У девушки заалели щеки. Она смущенно отпустила глаза. Мне захотелось обнять ее, прижаться к ней губами и уронить ее рядом. Но любовник из меня сейчас так себе. Да и хотелось мне не плотского тепла, а душевного. И глядя на этого милого смущенного нибелунга, я был счастлив.

— Мне не удалось пораньше проведать тебя. — Девушка посмотрела на меня, и ее улыбка увяла, словно воспоминания приносили ей боль. — Когда Могол принес нас в академию, ты еле дышал. Я не выпускала тебя из рук, но как только мы прилетели, тебя забрали у меня и не разрешали заходить к тебе. Я ругалась, готова была выбить дверь.

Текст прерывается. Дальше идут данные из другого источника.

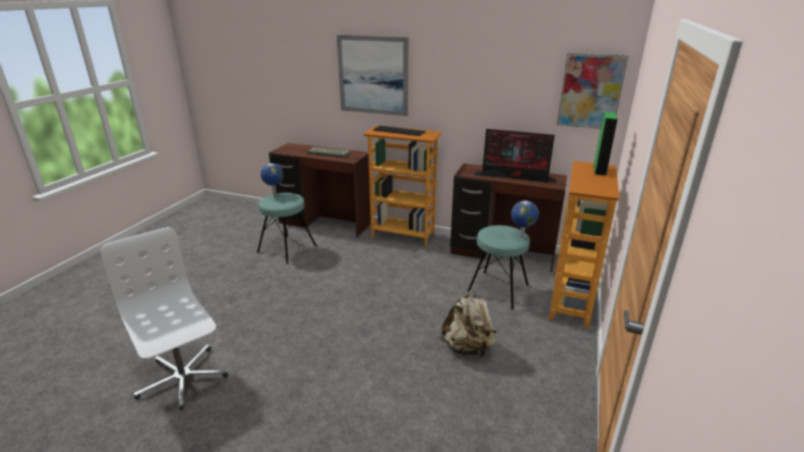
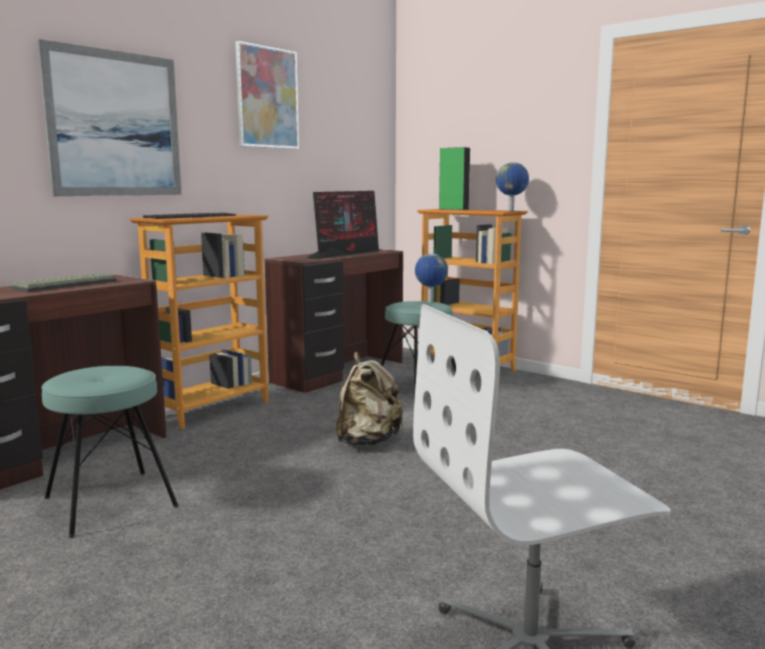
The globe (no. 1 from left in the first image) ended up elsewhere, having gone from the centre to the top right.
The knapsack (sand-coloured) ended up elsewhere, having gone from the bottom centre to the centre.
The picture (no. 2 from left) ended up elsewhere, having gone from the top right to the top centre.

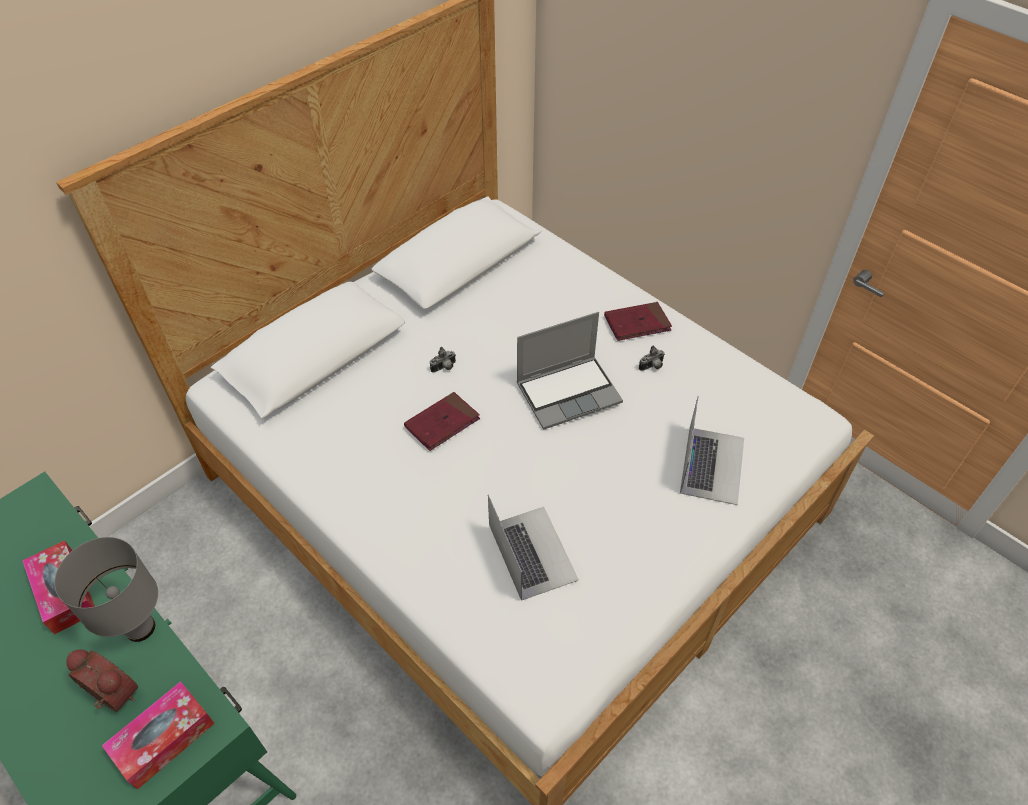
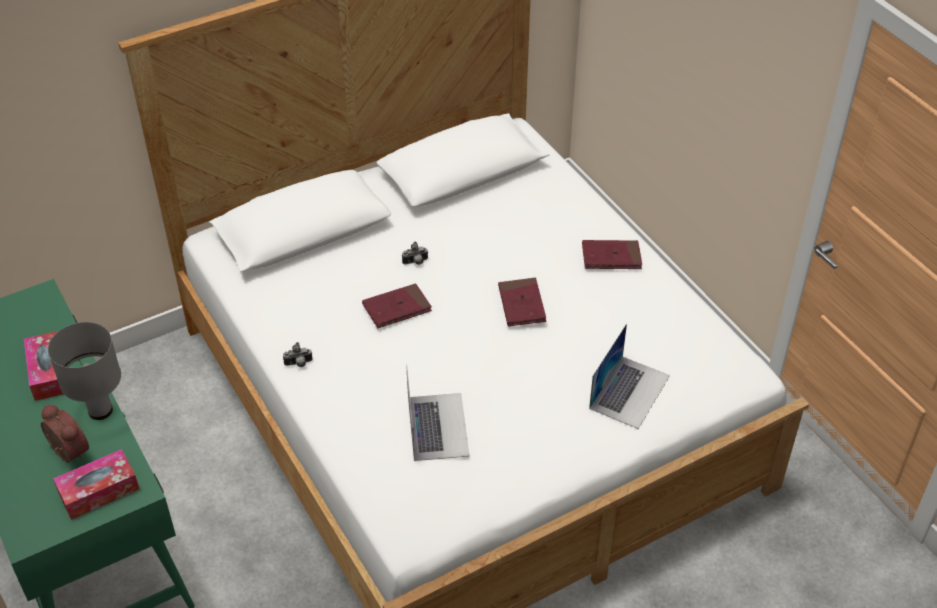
Where the notebook computer (no. 2 from left) stood at the centre, the volume (red) (no. 2 from left) came to stand at the centre.
The still camera (no. 2 from left in the first image) ended up elsewhere, having gone from the centre to the middle left.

Я улыбнулся, представляя это забавное зрелище. Вполне нормальная реакция в характере Аны.



— Только потом Могол мне все объяснил. Мне пришлось осваивать новую способность — терпение.

Я засмеялся.

— Теперь это будет твоей суперспособностью!

Ана улыбнулась, и ее глаза вновь засияли. И тут я вспомнил.

— Отвернись, Ана. Я не красивый!

Девушка засмеялась, радуясь, что я начал шутить. А я ведь не шутил.

— Ты всегда красивый, Георг,— Ана охватила мое лицо ладонями, повернула к себе. Поцеловала. Но я застонал от боли.

— Прости меня, прости, пожалуйста. Просто ты такой красивый, что я не могла удержаться.

— Смейся, смейся над несчастным гоблином!

— Над любимым гоблином!

Я растянулся в счастливой улыбке. Смотрю на неё, и хочет рыдать от счастья, а внутри будто миллион одуванчиков несут меня в небеса к звездам. Это любовь, Георг? Видимо, сказал я вслух, потому что Ана смущённо улыбнулась.

— Это любовь, мой милый гоблин.

— Поцелуй меня.

Она наклонилась, и я уже был в приятном  предчувствии, как моя голова адски заболела. Ана сразу отпрянула.

— Что случилось, Георг? Где болит?

Я повернул голову, зная, что означает такая боль. Ткнул пальцем в сторону.

— У него твой круг, — промямли я.

Ана в недоумении уставилась на Архипа, что пришёл со шваброй и ведром, видимо, дежурить.

Ана повернулась ко мне с кучей вопросов во взгляде.